*Problem to work on:* Substitute "binomial name" for "scientific name" throughout the records and write out their lines again with nothing else changed, omitting the pictures.

******

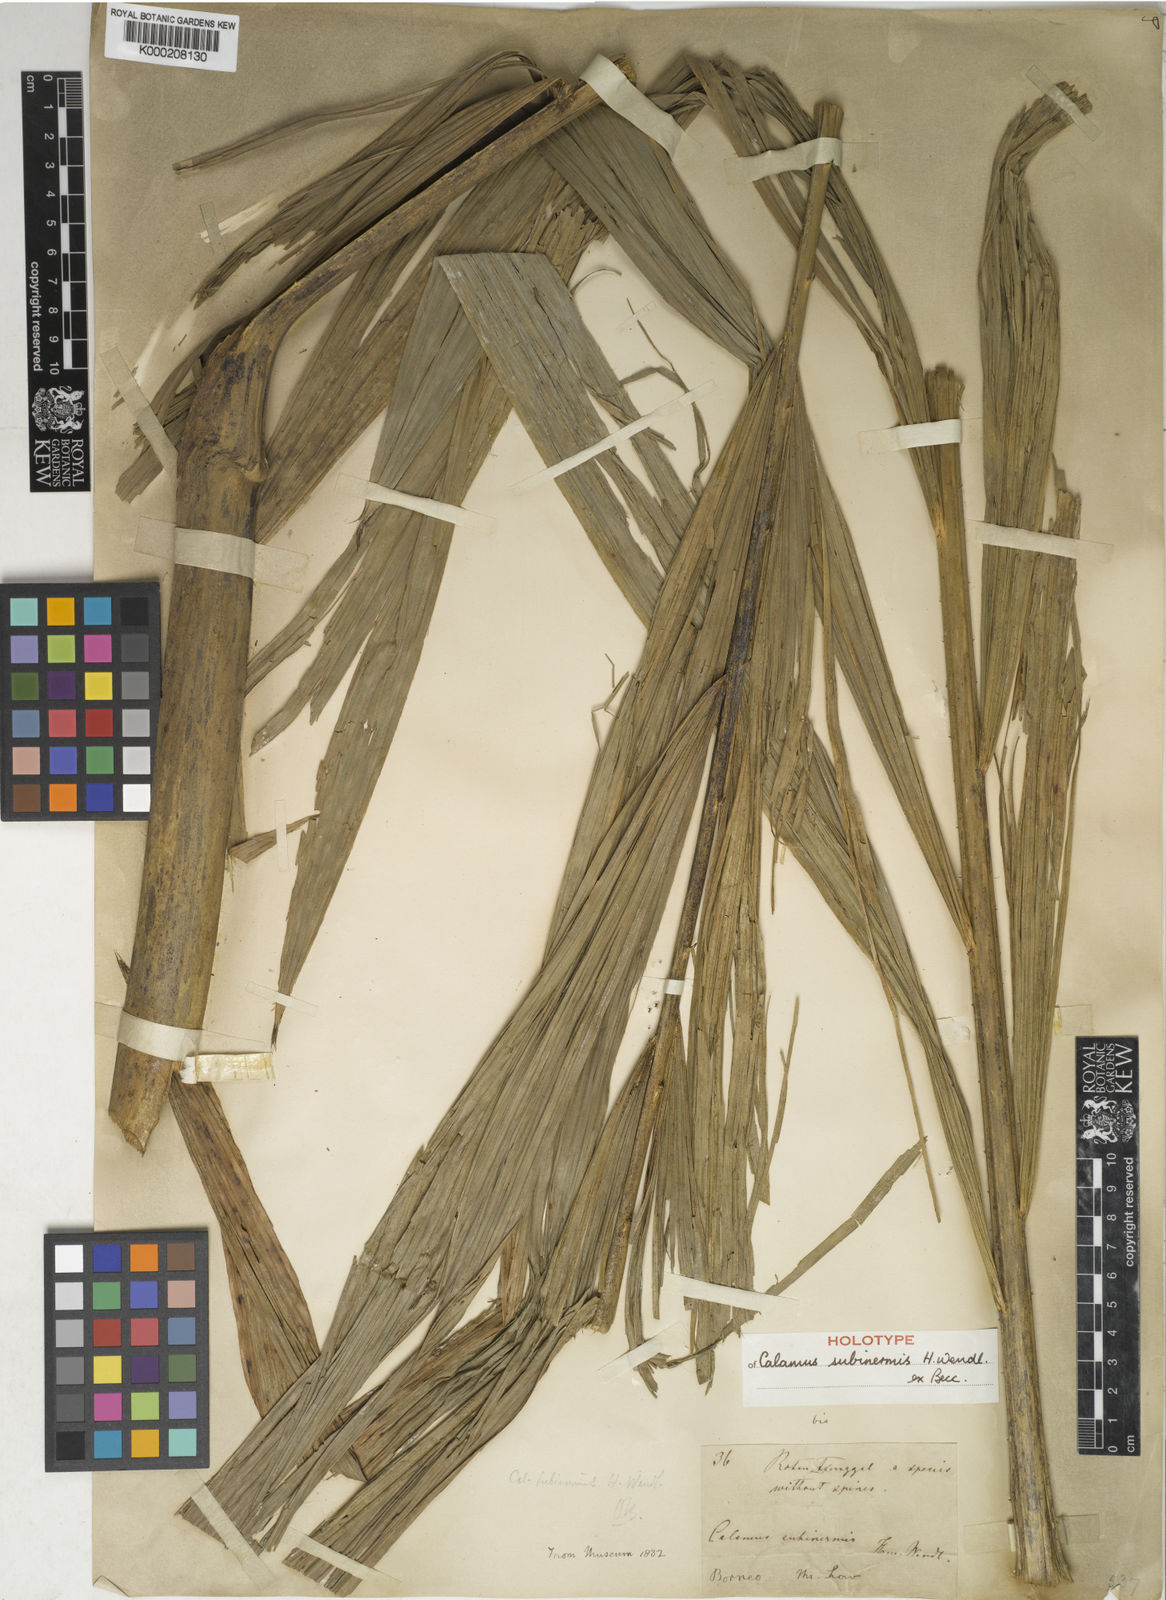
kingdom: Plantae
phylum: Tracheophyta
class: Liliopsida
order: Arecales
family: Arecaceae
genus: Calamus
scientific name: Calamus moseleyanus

******

*Answer to the exercise:*
kingdom: Plantae
phylum: Tracheophyta
class: Liliopsida
order: Arecales
family: Arecaceae
genus: Calamus
binomial name: Calamus moseleyanus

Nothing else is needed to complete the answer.